Ciertas críticas filosóficas más vehementes de la economía política de las redes sociales son elaboradas por herederos intelectuales del último Michel Foucault. Es el caso de Éric Sadin, que se dio a conocer en este país con La humanidad aumentada y cuyos estudios tecnológicos toman de la obra de teóricos del neoliberalismo como Christian Laval y Pierre Dardot o bien, sobre todo, Luc Boltanski y Ève Chiapello.
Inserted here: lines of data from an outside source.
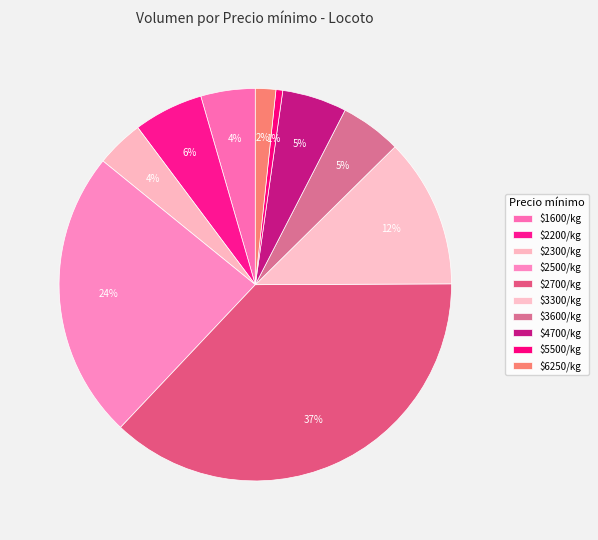

How many slices are in this pie chart?

10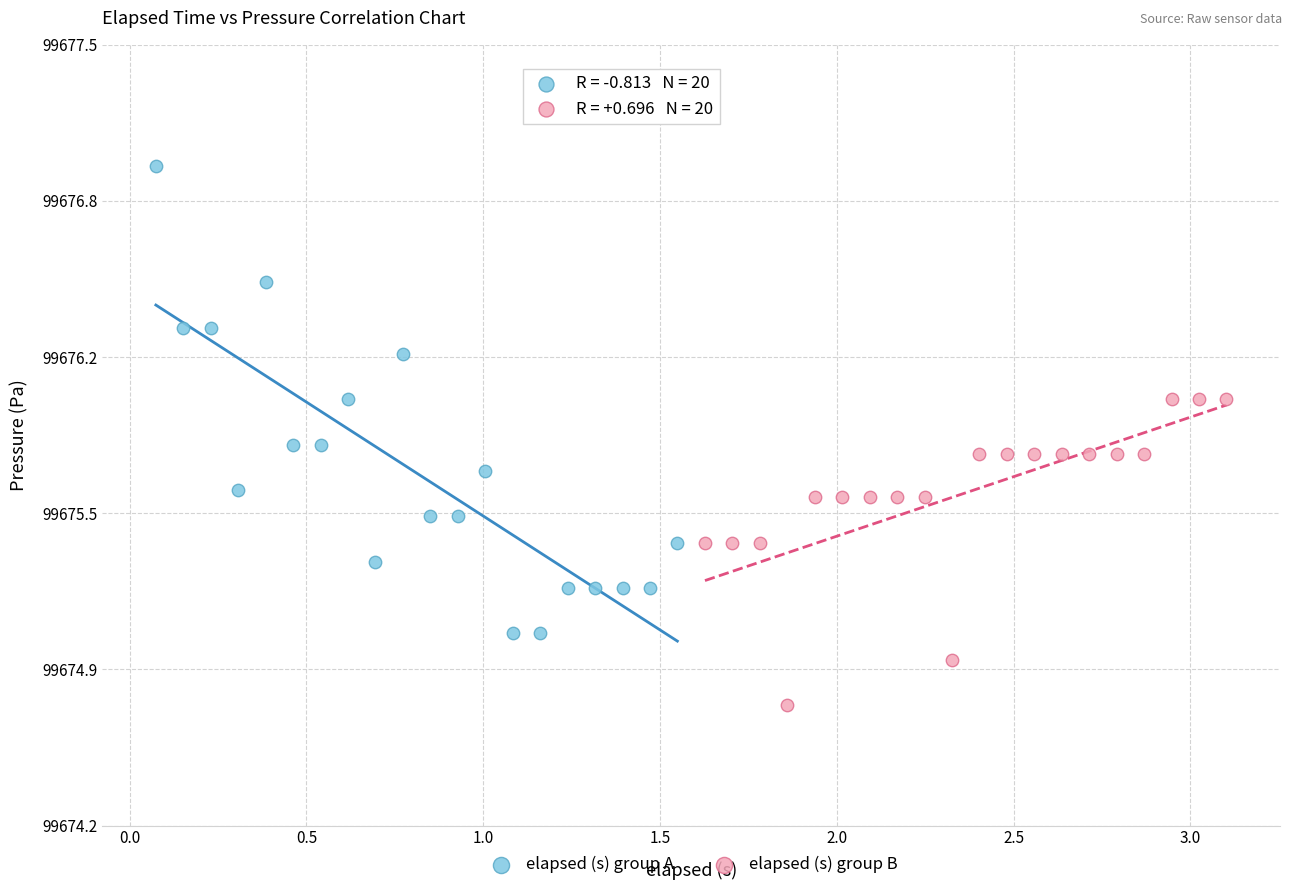

What are all the series names shown in the legend?

elapsed (s) group A, elapsed (s) group B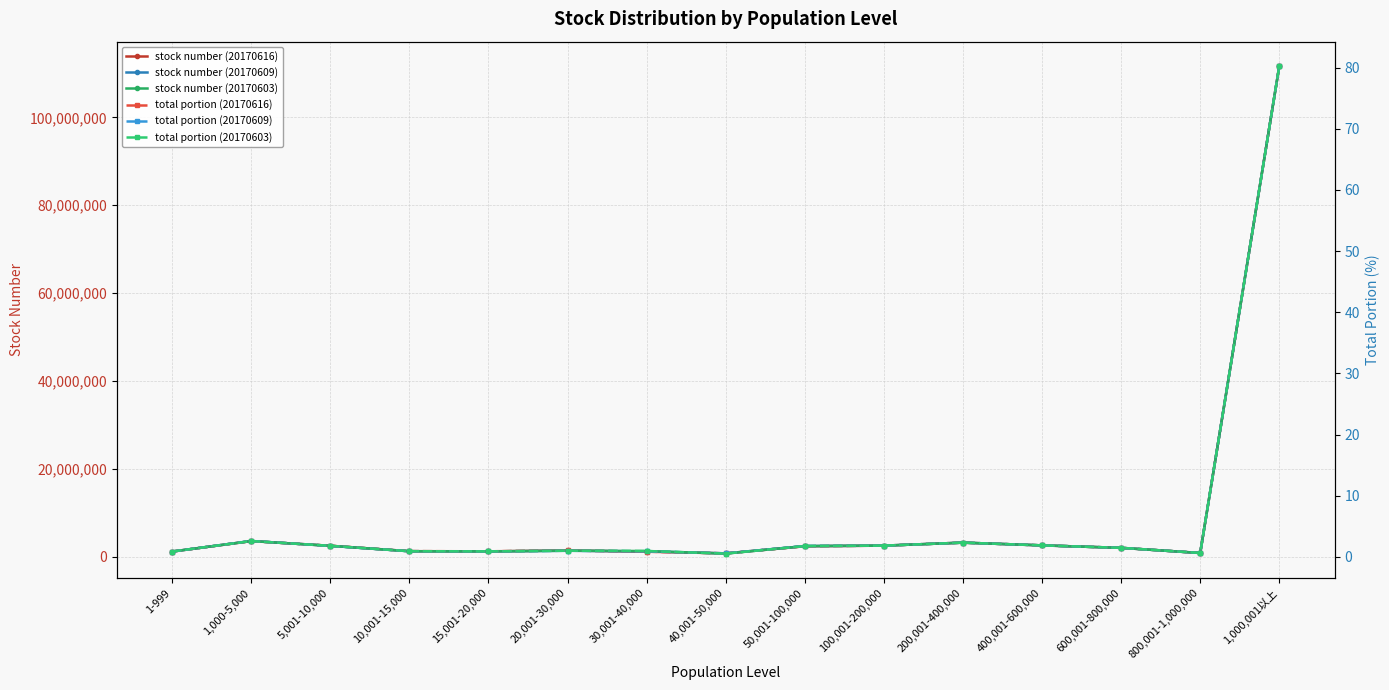

Reading right to left, extract all data points from this chart.

stock number (20170616): 111662995.0	912708.0	2075000.0	2641707.0	3266092.0	2581319.0	2443754.0	824674.0	1209085.0	1481715.0	1290498.0	1325591.0	2551581.0	3616112.0	1234440.0
stock number (20170609): 111656995.0	908708.0	2075000.0	2641707.0	3266092.0	2581319.0	2484754.0	821674.0	1277085.0	1419715.0	1270498.0	1311495.0	2531277.0	3634763.0	1236189.0
stock number (20170603): 111656995.0	912708.0	2075000.0	2641707.0	3266092.0	2584319.0	2479754.0	776674.0	1356085.0	1419715.0	1279498.0	1309495.0	2543050.0	3625851.0	1239328.0
total portion (20170616): 80.3	0.7	1.5	1.9	2.3	1.9	1.8	0.6	0.9	1.1	0.9	0.9	1.8	2.6	0.9
total portion (20170609): 80.3	0.7	1.5	1.9	2.3	1.9	1.8	0.6	0.9	1.0	0.9	0.9	1.8	2.6	0.9
total portion (20170603): 80.3	0.7	1.5	1.9	2.3	1.9	1.8	0.6	1.0	1.0	0.9	0.9	1.8	2.6	0.9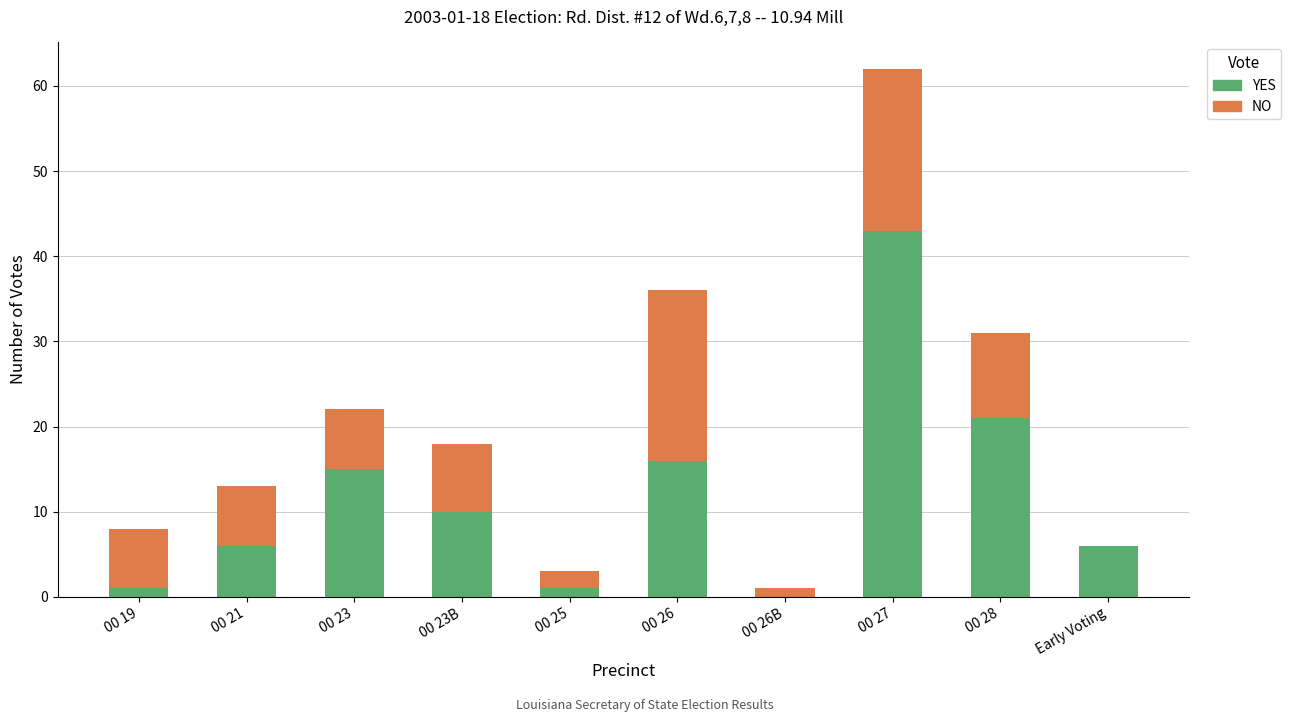

What are all the series names shown in the legend?

YES, NO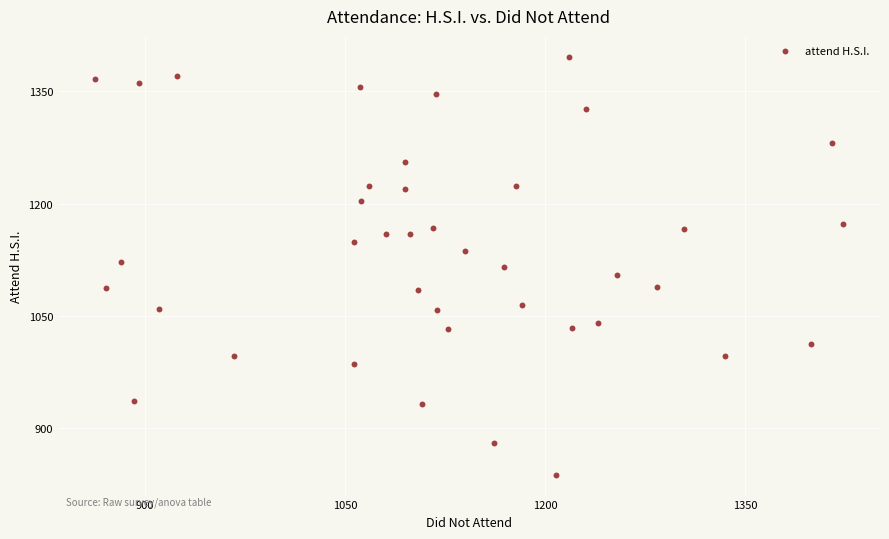

What is the range of X values (max minus min)?

560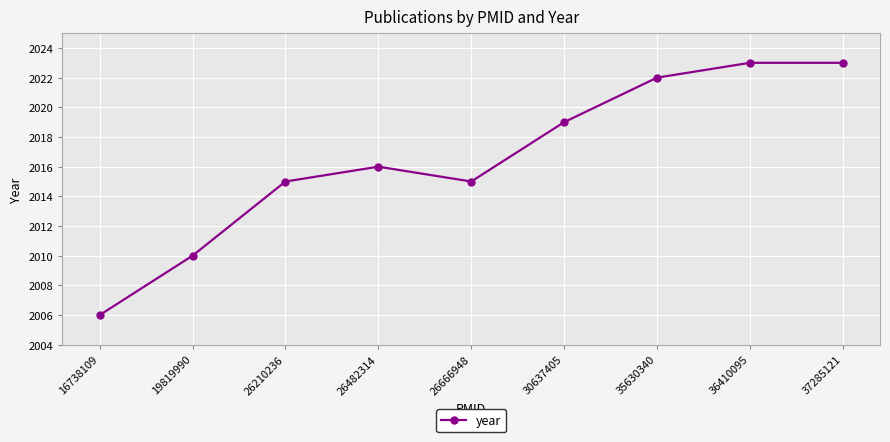

Reading left to right, transcribe all the data shown in this chart.

16738109=2006	19819990=2010	26210236=2015	26482314=2016	26666948=2015	30637405=2019	35630340=2022	36410095=2023	37285121=2023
La tesis central de La silicolonización del planeta es que se está imponiendo globalmente una forma extrema de liberalismo —el tecnoliberalismo— basada en una “alianza entre la vanguardia de la investigación tecnocientífica, el capitalismo más aventurero y conquistador, y los gobiernos social-liberales que ven en la algoritmización de las sociedades la ocasión histórica de contestar al núcleo de su proyecto”. Sadin exhibe músculo histórico y sociológico para radiografiar la capacidad legitimadora de la tecnología digital, el modo perfecto en que se ha transformado en la tabla de salvación de un régimen social agotado que encara una crisis estructural.
La silicolonización del planeta describe de forma contundente los cambios en las “visiones del mundo” dominantes, el modo perfecto en que las promesas de redención tecnológica que manan de Silicon Valley desempeñan un papel esencial en nuestra aceptación del orden social. No obstante, en sus páginas frecuentemente queda diluida la frontera entre el análisis ideológico y la realidad. Da la impresión de que Sadin se toma la ideología californiana más de verdad que los propios ciberutopistas. Es incontrovertible que los mitos tecnológicos tienen capacidad consensual y están muy presentes en los alegatos políticos públicos. Otra cosa muy diferente es el papel efectivo que desempeñan, por servirnos de un ejemplo, la economía del conocimiento o bien la inteligencia artificial en nuestro sistema económico y político. Como recuerda Jaron Lanier con honradez, “inteligencia artificial” jamás ha sido solamente que una metáfora propagandística. Y el maná de la economía del conocimiento es una suerte de fábula edulcorada que nos contamos para ignorar inconvenientes como el agotamiento de los comburentes fósiles. Los datos no son el nuevo petróleo: el nuevo petróleo es el viejo petróleo mas más costoso y escaso. Al fin y al cabo, quizá la cuestión no sea tanto comprender de qué manera las redes sociales cambian el planeta —o aun si lo hacen realmente—, sino más bien, al revés, meditar de qué forma ha alterado el planeta a fin de que atribuyamos tanta relevancia a las redes sociales.